In a pooled exploratory analysis of the discordant groups that evaluated for superiority of therapy alone, investigators found a trend toward better frontline results with chemotherapy for both PFS and OS. Median PFS was 15.6 months versus 10.5 months for chemotherapy versus hormone therapy, respectively (HR 0.66; P = .001); and OS was 82.9% for chemotherapy versus 74.4% for hormone therapy (HR 0.65; P = .04).

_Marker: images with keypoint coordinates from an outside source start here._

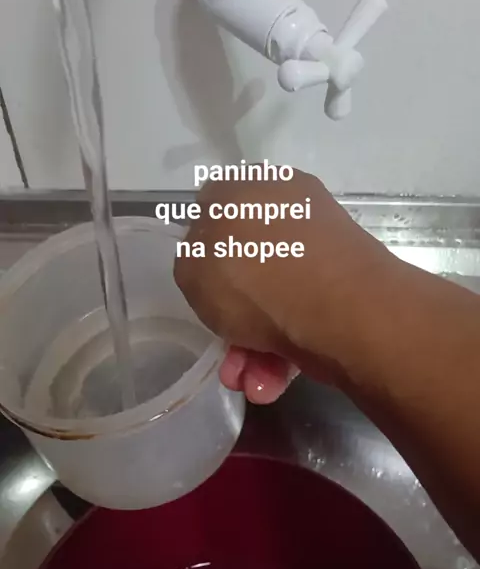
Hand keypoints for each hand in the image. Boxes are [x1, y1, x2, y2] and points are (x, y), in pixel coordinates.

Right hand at [174, 169, 389, 401]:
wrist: (344, 310)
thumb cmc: (256, 277)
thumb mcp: (192, 267)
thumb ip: (194, 259)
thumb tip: (213, 261)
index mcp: (254, 185)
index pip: (216, 204)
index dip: (201, 245)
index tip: (199, 283)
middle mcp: (291, 206)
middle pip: (247, 262)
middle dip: (230, 316)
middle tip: (224, 351)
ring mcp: (324, 246)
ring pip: (276, 296)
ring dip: (253, 346)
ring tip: (249, 382)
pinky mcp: (349, 284)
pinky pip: (305, 312)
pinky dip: (286, 348)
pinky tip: (272, 382)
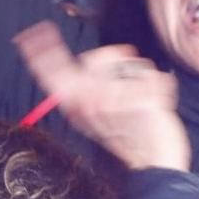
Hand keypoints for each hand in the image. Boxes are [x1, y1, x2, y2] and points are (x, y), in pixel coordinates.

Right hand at [16, 23, 190, 171]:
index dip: (42, 52)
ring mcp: (115, 101)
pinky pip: (153, 74)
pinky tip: (158, 104)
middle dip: (111, 57)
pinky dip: (162, 85)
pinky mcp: (142, 99)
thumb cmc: (127, 138)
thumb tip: (80, 60)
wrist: (156, 165)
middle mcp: (90, 103)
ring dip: (140, 74)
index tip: (37, 33)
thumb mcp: (94, 117)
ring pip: (129, 62)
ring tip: (143, 95)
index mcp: (74, 107)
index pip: (51, 75)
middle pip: (93, 58)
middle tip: (124, 62)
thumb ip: (81, 89)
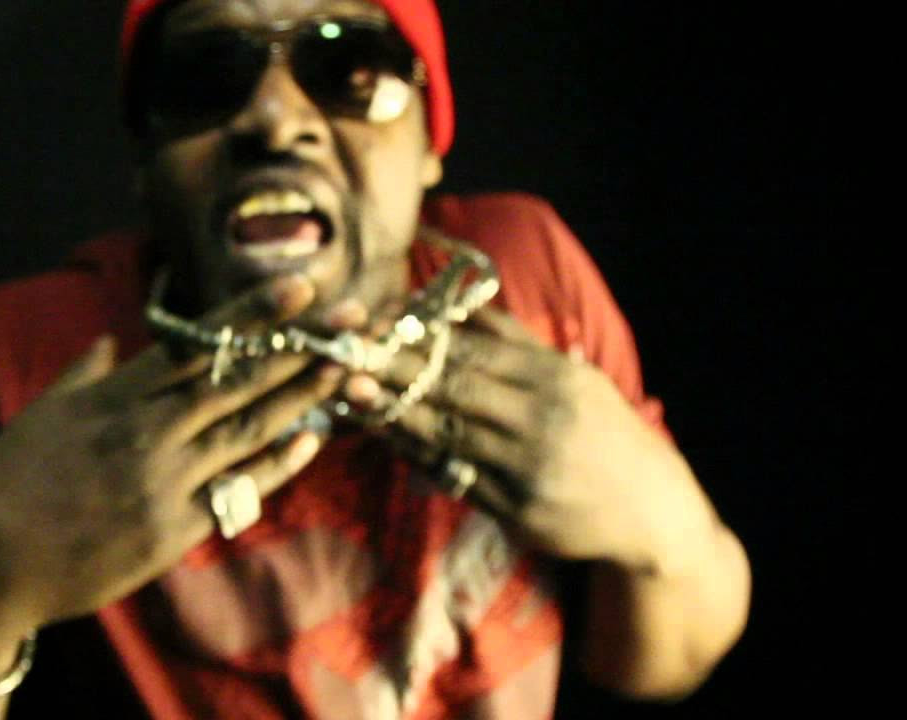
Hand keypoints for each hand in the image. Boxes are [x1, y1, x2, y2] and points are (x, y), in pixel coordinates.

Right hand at [0, 273, 344, 671]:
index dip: (253, 314)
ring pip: (246, 431)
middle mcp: (147, 433)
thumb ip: (86, 374)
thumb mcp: (43, 414)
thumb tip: (113, 342)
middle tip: (352, 319)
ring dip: (301, 398)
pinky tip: (310, 440)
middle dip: (298, 346)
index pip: (197, 344)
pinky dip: (275, 466)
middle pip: (237, 382)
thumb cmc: (9, 482)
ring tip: (344, 369)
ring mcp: (164, 483)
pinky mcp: (172, 531)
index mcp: (116, 397)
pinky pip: (236, 493)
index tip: (298, 287)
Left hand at [346, 304, 703, 568]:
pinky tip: (388, 440)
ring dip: (393, 413)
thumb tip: (462, 303)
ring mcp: (526, 467)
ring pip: (445, 432)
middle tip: (345, 352)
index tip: (374, 323)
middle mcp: (539, 419)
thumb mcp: (572, 379)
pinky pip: (455, 478)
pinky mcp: (516, 510)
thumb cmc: (604, 434)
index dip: (417, 337)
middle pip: (452, 387)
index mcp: (552, 379)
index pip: (471, 351)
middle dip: (394, 369)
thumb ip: (516, 342)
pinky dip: (417, 457)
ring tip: (350, 392)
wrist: (654, 512)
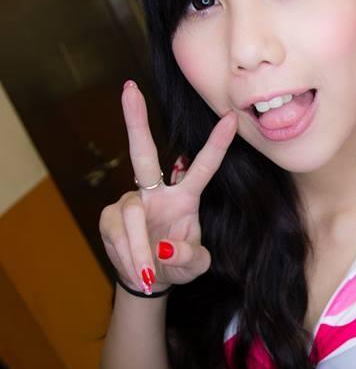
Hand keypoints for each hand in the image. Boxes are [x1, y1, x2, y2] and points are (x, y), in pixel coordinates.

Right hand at [99, 80, 236, 293]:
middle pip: (143, 153)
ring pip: (131, 216)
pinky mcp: (110, 218)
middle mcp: (156, 192)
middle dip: (135, 121)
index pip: (203, 167)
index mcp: (185, 197)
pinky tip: (138, 271)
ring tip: (148, 273)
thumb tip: (166, 248)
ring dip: (139, 250)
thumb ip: (189, 258)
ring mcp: (130, 202)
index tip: (232, 118)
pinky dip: (128, 257)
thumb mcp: (194, 267)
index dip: (217, 144)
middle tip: (129, 88)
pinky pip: (118, 233)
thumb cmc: (177, 264)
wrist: (148, 280)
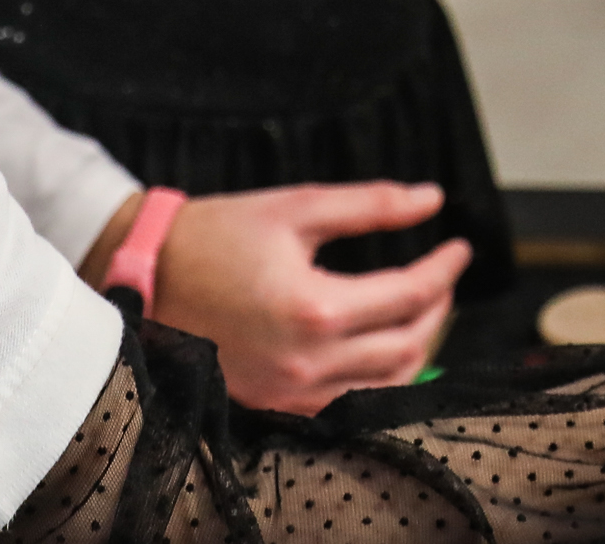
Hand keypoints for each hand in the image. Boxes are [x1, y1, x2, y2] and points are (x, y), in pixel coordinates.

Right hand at [97, 180, 469, 413]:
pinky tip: (382, 345)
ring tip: (421, 308)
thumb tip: (431, 200)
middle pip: (408, 346)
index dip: (445, 269)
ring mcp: (290, 392)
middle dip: (438, 308)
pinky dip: (379, 376)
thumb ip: (371, 204)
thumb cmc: (215, 236)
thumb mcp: (296, 206)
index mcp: (315, 308)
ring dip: (416, 346)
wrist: (143, 276)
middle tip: (444, 276)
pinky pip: (349, 401)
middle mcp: (307, 361)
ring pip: (386, 383)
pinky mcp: (274, 405)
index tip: (461, 247)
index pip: (410, 295)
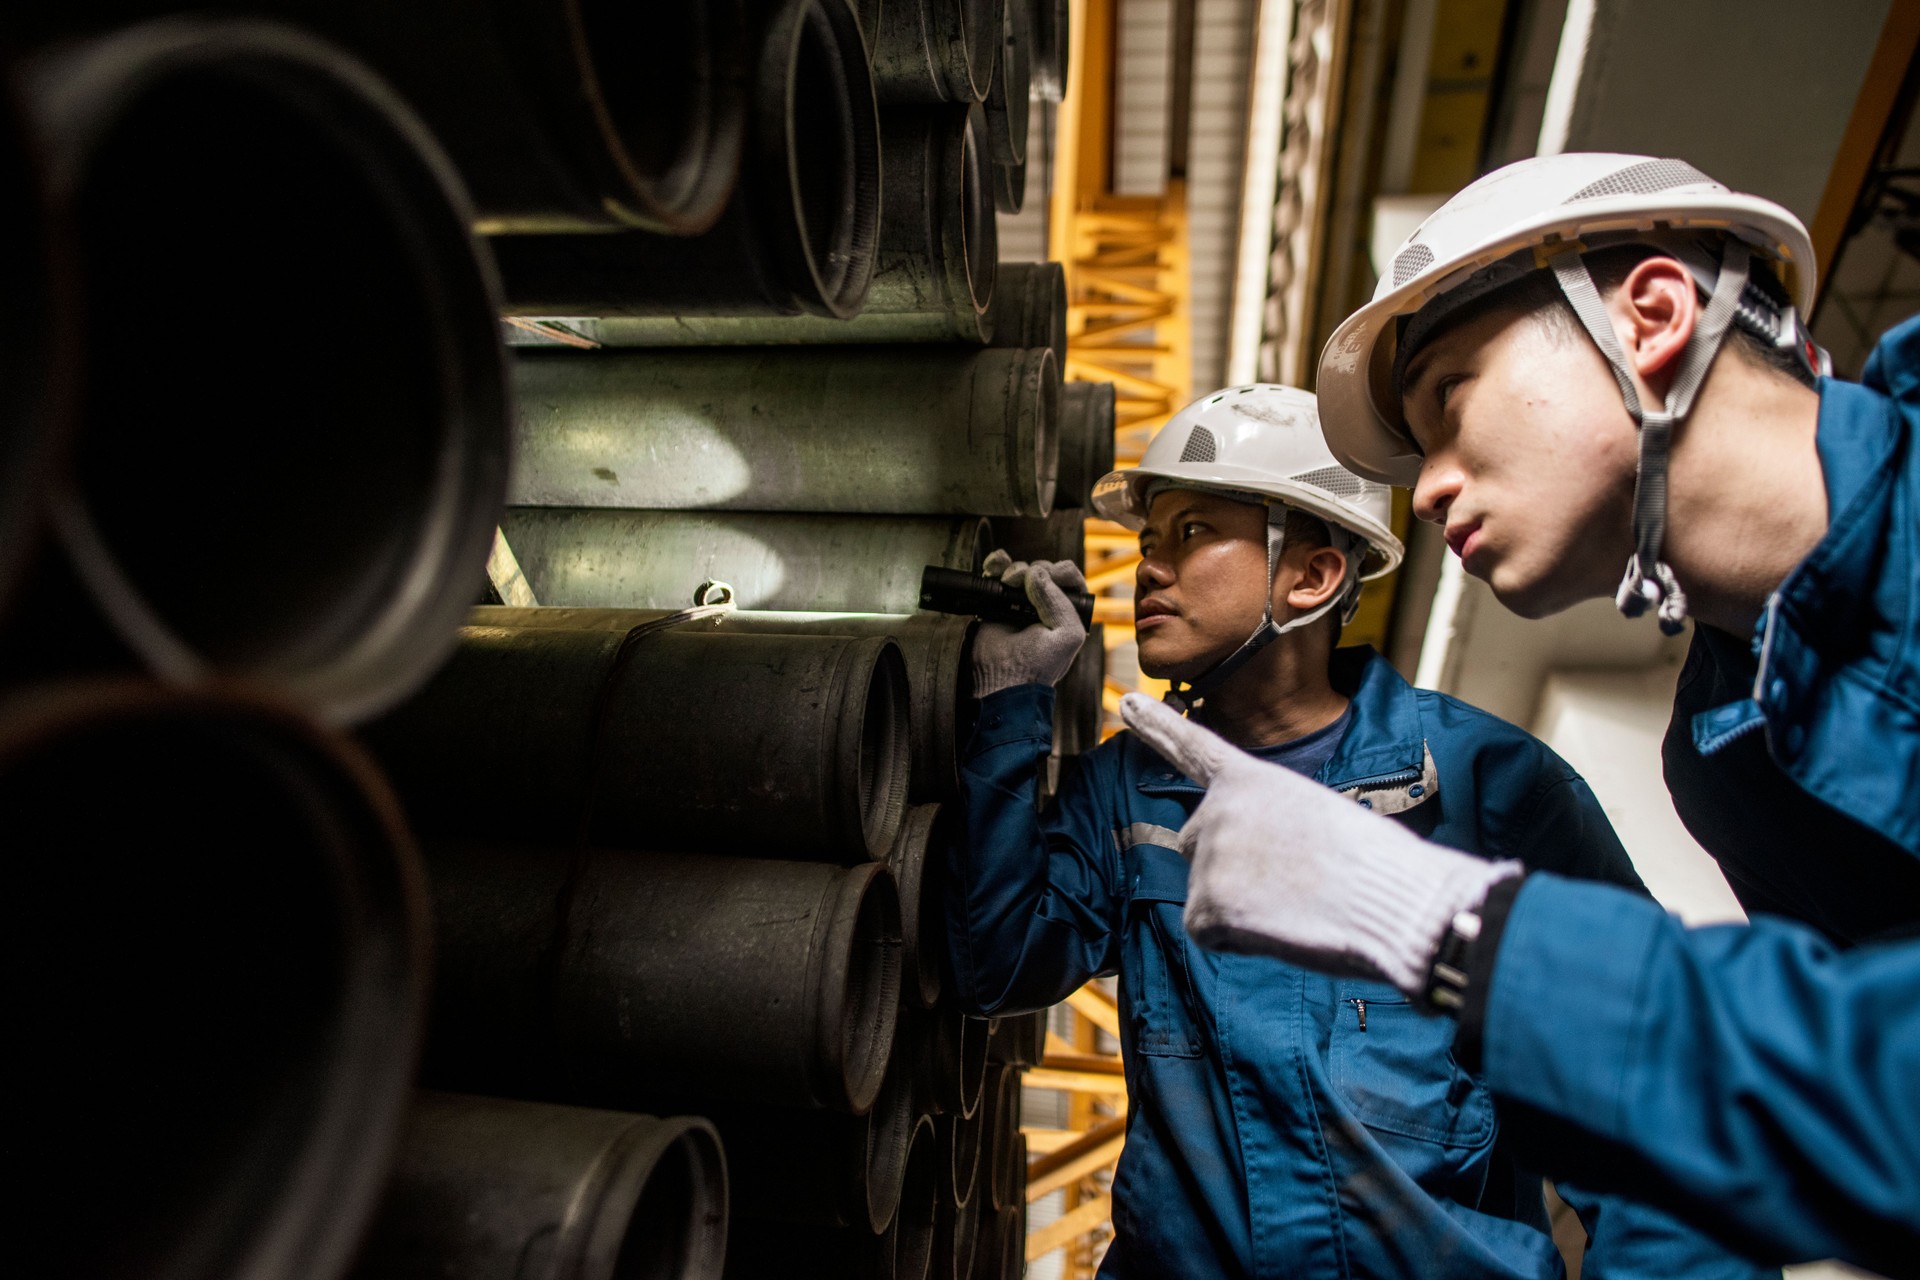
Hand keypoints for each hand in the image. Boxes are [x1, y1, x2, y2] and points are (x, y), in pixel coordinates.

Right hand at [970, 551, 1089, 696]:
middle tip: (1024, 583)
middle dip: (1036, 570)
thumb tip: (1036, 573)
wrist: (1002, 680)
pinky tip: (994, 566)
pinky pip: (997, 573)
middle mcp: (1045, 606)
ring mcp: (1019, 603)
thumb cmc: (1039, 665)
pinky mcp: (996, 602)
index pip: (1071, 580)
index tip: (1052, 574)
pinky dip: (996, 564)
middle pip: (1044, 570)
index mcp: (1067, 613)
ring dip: (1015, 569)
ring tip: (1008, 581)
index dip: (1062, 572)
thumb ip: (1059, 601)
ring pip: (1021, 569)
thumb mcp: (1066, 635)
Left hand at [1119, 693, 1520, 997]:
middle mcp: (1217, 808)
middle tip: (1292, 883)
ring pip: (1207, 894)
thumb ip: (1267, 826)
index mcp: (1251, 779)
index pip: (1195, 748)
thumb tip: (1254, 868)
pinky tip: (1282, 927)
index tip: (1126, 702)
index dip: (1159, 726)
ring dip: (1243, 908)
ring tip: (1297, 904)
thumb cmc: (1372, 863)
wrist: (1389, 897)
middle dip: (1231, 869)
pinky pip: (1209, 933)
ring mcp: (1207, 855)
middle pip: (1198, 845)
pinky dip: (1242, 940)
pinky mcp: (1205, 904)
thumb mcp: (1314, 816)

Taking the results for the discordant groups together, there is a slight advantage for chemotherapy in the equivocal setting, or where CTC-based recommendations and clinicians’ choices disagree, Bidard said. “Basically, if you use frontline chemotherapy, which has been dismissed for a long time, it can be a very suitable option for patients with unfavorable characteristics, such as a high CTC count.”
Bidard said that another reason this finding is important for physicians and patients is because from country to country and practice to practice and physician to physician, choices of hormone versus chemotherapy tend to vary widely and there is a need for clearer guidelines and standards. CTC counts, based on the results of this study, should be incorporated into the selection process and have the potential to change the standard of care, he said.

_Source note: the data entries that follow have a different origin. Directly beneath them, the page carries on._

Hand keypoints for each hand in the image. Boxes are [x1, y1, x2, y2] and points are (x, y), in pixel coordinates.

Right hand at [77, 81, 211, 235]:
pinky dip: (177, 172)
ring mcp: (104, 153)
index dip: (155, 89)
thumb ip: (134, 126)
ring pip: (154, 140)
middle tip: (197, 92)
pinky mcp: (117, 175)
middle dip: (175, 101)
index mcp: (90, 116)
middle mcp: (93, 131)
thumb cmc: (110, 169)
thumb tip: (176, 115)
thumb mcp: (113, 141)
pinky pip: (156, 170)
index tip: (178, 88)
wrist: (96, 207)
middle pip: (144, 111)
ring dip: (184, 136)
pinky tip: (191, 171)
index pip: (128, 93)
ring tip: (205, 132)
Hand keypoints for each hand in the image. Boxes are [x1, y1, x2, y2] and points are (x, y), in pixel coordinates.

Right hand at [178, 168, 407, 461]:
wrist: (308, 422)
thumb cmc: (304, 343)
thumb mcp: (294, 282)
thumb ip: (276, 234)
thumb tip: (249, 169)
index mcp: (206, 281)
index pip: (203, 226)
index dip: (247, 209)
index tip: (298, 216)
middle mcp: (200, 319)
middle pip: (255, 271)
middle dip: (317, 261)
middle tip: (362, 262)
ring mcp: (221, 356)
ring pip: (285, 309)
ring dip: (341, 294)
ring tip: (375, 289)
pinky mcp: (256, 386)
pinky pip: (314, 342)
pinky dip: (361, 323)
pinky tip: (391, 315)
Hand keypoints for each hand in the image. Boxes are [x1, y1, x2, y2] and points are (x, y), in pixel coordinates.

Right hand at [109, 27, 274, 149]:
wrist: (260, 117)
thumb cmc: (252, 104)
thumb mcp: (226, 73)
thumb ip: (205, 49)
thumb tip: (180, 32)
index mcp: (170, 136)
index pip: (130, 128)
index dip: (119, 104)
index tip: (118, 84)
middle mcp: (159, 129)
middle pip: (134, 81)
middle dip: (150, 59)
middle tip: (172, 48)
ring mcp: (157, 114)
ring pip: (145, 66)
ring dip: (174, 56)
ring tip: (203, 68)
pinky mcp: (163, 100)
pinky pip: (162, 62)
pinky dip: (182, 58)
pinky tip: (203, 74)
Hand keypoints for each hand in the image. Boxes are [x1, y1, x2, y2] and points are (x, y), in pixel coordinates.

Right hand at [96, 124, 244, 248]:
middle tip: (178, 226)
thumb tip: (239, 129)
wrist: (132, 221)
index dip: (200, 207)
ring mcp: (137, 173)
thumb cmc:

However, session moderator Virginia Kaklamani, MD, leader of the breast cancer program at UT Health San Antonio, advised caution. Kaklamani said she would like to see further trials of CTC values versus clinician’s choice, adding that moving chemotherapy to the frontline for this setting constitutes a radical idea. “In the metastatic setting, what we are trying to do is de-escalate therapy, so the idea of giving chemotherapy instead of endocrine therapy is a little foreign to us. These are the first results where you are seeing survival benefit by doing CTC.”
Bidard noted that the trial opened in 2012 and was challenged in part by the arrival and increasing use of the CDK4/6 inhibitors palbociclib (Ibrance), ribociclib (Kisqali), and abemaciclib (Verzenio), which in combination with hormone therapy have become a much-used frontline treatment.
Kaklamani said that despite that new class of agents and its value in the frontline setting, CDK4/6 inhibitors are costly, at around $10,000 per month, and carry a high toxic burden; therefore, if CTC tests can recommend efficacy with chemotherapy upfront, that might be the preferred course of action. “If there is a group I can save from taking CDK4/6 inhibitors in the first-line setting, I would love to do that,” she said.
Bidard FC, Jacot W, Dureau S, et al. Clinical utility of Circulating Tumor Cells (CTC) count to choose between 1st line hormone therapy & chemotherapy in ER+ HER2- metastatic breast cancer: results of the phase III STIC CTC trial. Presented at: 41st Annual 2018 San Antonio Breast Cancer Symposium; December 4-8, 2018; San Antonio, Texas. Abstract GS3-07.